(Document structure recognition data)
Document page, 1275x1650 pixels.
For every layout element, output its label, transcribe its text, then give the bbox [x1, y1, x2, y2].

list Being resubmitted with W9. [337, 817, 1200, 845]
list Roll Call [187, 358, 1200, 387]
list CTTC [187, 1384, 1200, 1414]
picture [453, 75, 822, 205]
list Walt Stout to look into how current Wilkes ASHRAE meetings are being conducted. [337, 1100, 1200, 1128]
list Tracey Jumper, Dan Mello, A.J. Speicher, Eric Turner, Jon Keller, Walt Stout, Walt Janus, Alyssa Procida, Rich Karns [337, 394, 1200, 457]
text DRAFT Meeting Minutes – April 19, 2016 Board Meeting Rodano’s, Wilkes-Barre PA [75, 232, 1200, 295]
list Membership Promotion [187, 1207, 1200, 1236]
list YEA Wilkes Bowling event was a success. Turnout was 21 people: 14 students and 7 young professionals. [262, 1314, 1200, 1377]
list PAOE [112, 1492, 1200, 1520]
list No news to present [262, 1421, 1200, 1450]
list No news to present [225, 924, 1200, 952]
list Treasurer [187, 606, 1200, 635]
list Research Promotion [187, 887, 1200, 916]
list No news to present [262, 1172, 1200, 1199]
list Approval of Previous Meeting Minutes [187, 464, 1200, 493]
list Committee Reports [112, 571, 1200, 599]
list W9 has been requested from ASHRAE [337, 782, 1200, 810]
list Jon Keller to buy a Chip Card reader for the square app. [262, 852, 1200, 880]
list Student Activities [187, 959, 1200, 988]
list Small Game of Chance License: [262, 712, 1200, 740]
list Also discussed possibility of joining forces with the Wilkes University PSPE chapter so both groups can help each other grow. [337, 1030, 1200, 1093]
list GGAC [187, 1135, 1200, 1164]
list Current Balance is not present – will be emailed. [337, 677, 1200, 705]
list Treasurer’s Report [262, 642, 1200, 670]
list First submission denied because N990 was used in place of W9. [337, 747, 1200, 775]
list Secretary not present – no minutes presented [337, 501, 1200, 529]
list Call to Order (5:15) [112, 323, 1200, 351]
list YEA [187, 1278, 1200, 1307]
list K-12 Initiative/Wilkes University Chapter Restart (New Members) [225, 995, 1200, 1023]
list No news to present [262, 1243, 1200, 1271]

__Task__.
Copy the records above. Keep every word as it is.

__Result for this exercise__.
Document page, 1275x1650 pixels.
For every layout element, output its label, transcribe its text, then give the bbox [x1, y1, x2, y2].

list Being resubmitted with W9. [337, 817, 1200, 845]
list Roll Call [187, 358, 1200, 387]
list CTTC [187, 1384, 1200, 1414]
picture [453, 75, 822, 205]
list Walt Stout to look into how current Wilkes ASHRAE meetings are being conducted. [337, 1100, 1200, 1128]
list Tracey Jumper, Dan Mello, A.J. Speicher, Eric Turner, Jon Keller, Walt Stout, Walt Janus, Alyssa Procida, Rich Karns [337, 394, 1200, 457]
text DRAFT Meeting Minutes – April 19, 2016 Board Meeting Rodano’s, Wilkes-Barre PA [75, 232, 1200, 295]
list Membership Promotion [187, 1207, 1200, 1236]
list YEA Wilkes Bowling event was a success. Turnout was 21 people: 14 students and 7 young professionals. [262, 1314, 1200, 1377]
list PAOE [112, 1492, 1200, 1520]
list No news to present [262, 1421, 1200, 1450]
list No news to present [225, 924, 1200, 952]
list Treasurer [187, 606, 1200, 635]
list Research Promotion [187, 887, 1200, 916]
list No news to present [262, 1172, 1200, 1199]
list Approval of Previous Meeting Minutes [187, 464, 1200, 493]
list Committee Reports [112, 571, 1200, 599]
list W9 has been requested from ASHRAE [337, 782, 1200, 810]
list Jon Keller to buy a Chip Card reader for the square app. [262, 852, 1200, 880]
list Student Activities [187, 959, 1200, 988]
list Small Game of Chance License: [262, 712, 1200, 740]
list Also discussed possibility of joining forces with the Wilkes University PSPE chapter so both groups can help each other grow. [337, 1030, 1200, 1093]
list GGAC [187, 1135, 1200, 1164]
list Current Balance is not present – will be emailed. [337, 677, 1200, 705]
list Treasurer’s Report [262, 642, 1200, 670]
list First submission denied because N990 was used in place of W9. [337, 747, 1200, 775]
list Secretary not present – no minutes presented [337, 501, 1200, 529]
list Call to Order (5:15) [112, 323, 1200, 351]
list YEA [187, 1278, 1200, 1307]
list K-12 Initiative/Wilkes University Chapter Restart (New Members) [225, 995, 1200, 1023]
list No news to present [262, 1243, 1200, 1271]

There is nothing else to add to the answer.